• What is expected
Retype the whole listing exactly. Leave out pictures.

BEGIN Collected data

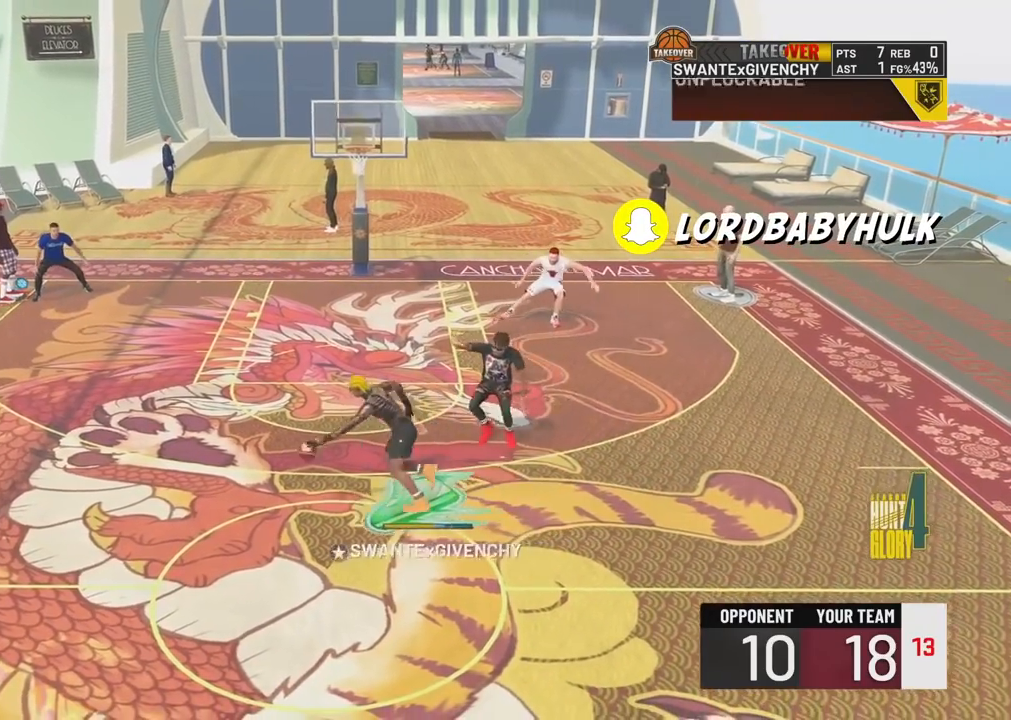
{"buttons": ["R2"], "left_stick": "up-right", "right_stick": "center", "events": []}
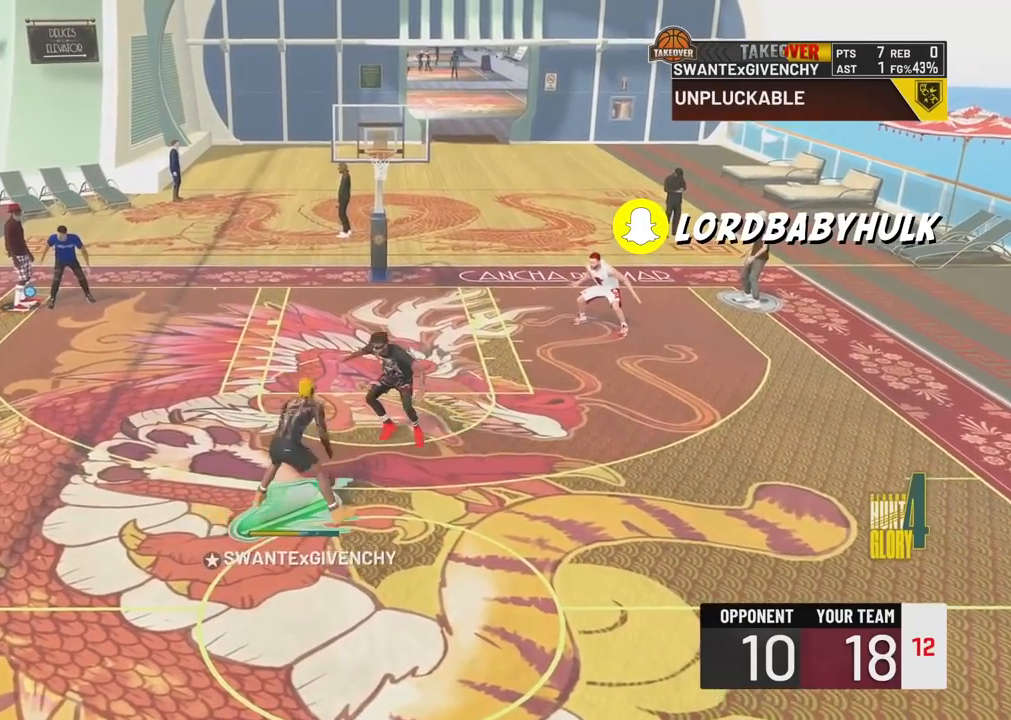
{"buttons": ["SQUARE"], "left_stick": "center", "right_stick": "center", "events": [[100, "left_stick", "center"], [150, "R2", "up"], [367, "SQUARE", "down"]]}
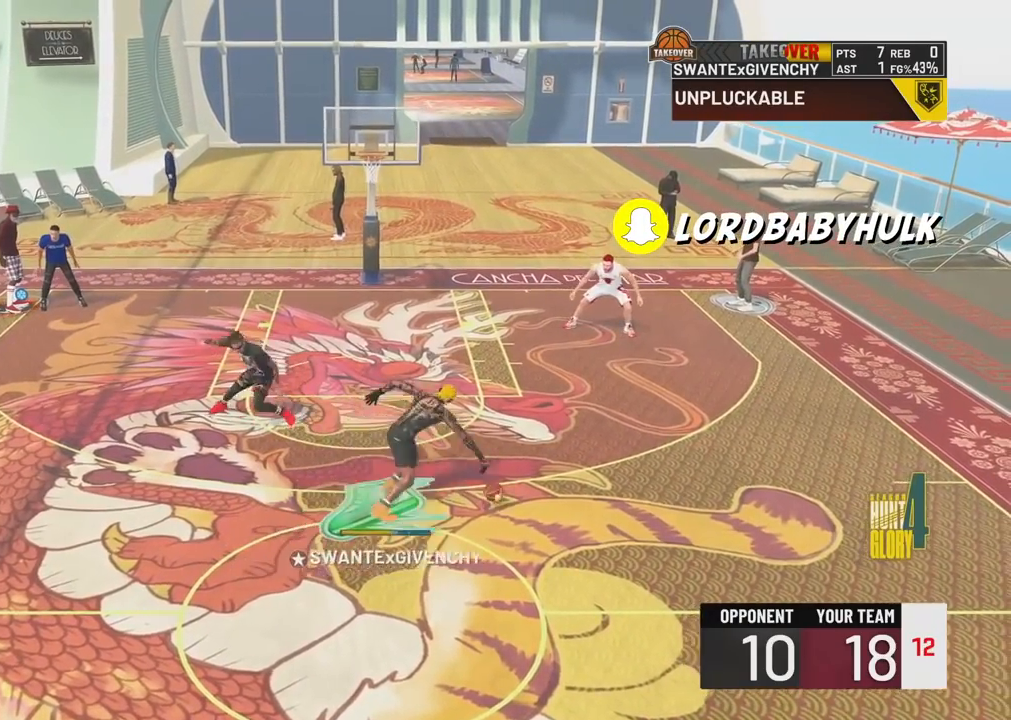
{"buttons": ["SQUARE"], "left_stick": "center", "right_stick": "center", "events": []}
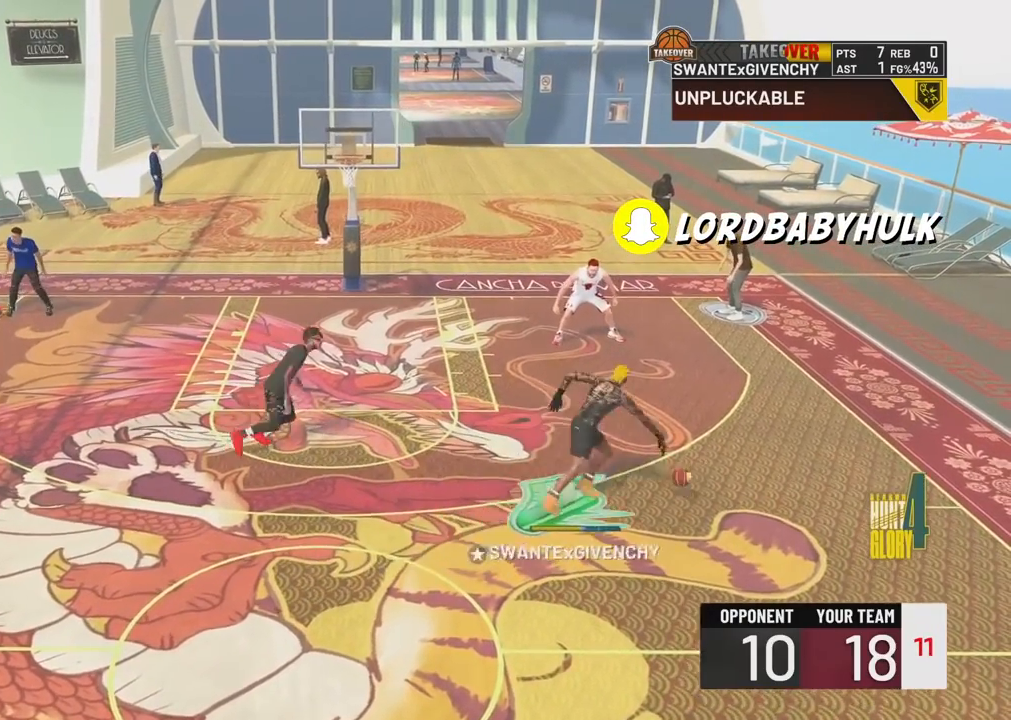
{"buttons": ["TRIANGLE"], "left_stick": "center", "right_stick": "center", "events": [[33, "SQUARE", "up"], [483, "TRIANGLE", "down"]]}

END Collected data

• Answer to this problem
{"buttons": ["R2"], "left_stick": "up-right", "right_stick": "center", "events": []}
{"buttons": ["SQUARE"], "left_stick": "center", "right_stick": "center", "events": [[100, "left_stick", "center"], [150, "R2", "up"], [367, "SQUARE", "down"]]}
{"buttons": ["SQUARE"], "left_stick": "center", "right_stick": "center", "events": []}
{"buttons": ["TRIANGLE"], "left_stick": "center", "right_stick": "center", "events": [[33, "SQUARE", "up"], [483, "TRIANGLE", "down"]]}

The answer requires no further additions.